Furthermore, the service provider must ensure that the client has access to the information necessary to identify the service provider, and must ensure the quality and timeliness of the data transmitted to the service taker, and must charge the same fees permitted under applicable regulations in respect of services offered under the BaaS framework.
RESTRICTIONS ON INSTITUTIONAL PARTICIPATION IN BAAS ARRANGEMENTS
Joint Resolution No. 16 prohibits credit cooperatives and leasing companies (sociedades de arrendamento mercantil) from acting as BaaS service providers. There is no prohibition, however, on such institutions acting as service takers.
Service confederations formed by central credit cooperatives and consortium administrators, in turn, may not act either as BaaS service providers or as service takers, which in practice prevents them from participating in BaaS arrangements.

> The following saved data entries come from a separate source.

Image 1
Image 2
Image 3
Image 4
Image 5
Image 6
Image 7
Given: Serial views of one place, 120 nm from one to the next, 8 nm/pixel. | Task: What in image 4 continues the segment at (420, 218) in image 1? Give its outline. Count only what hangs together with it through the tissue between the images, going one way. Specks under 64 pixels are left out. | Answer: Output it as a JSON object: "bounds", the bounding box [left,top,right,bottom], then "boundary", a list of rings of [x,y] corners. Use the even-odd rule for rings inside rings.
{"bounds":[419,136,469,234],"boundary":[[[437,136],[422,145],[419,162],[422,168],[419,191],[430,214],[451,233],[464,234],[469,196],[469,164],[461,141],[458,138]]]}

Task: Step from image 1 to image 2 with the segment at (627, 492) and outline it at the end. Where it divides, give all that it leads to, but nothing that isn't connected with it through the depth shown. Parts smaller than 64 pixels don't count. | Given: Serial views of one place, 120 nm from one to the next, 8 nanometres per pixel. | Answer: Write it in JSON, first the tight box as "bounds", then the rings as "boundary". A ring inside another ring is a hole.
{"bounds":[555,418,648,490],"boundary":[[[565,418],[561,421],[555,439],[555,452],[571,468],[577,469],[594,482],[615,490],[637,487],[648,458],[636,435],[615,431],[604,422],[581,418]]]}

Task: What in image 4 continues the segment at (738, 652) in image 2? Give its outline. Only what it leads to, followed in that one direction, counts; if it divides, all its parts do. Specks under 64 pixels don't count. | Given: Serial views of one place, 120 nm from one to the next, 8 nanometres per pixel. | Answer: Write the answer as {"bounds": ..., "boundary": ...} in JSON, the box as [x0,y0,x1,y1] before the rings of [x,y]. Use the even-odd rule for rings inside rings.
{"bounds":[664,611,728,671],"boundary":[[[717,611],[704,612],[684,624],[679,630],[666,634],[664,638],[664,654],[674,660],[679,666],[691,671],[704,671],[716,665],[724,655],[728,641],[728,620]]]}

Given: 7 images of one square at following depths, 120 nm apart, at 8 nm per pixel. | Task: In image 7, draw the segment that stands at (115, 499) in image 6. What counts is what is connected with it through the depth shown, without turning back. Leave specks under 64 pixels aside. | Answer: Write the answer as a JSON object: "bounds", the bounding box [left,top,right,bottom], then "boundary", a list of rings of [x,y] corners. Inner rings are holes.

ADAPTATION PERIOD FOR THE NEW RULES
The new rules are in force as of their publication date, it being noted that institutions authorized to operate by Bacen that have existing agreements for the provision of services covered by the new rules will have until December 31, 2026 to comply with the new standards.
Joint Resolution No. 16 may be accessed via this link.
For further information, please contact the Capital Markets team at FreitasLeite Advogados.
[1] In addition to defining this list of services, the Resolution expressly provides that the list may be expanded in the future, conferring upon the Central Bank the authority to detail the scope of BaaS transactions and to include new services within its regulatory purview, by means of a specific act, in accordance with technological and market developments.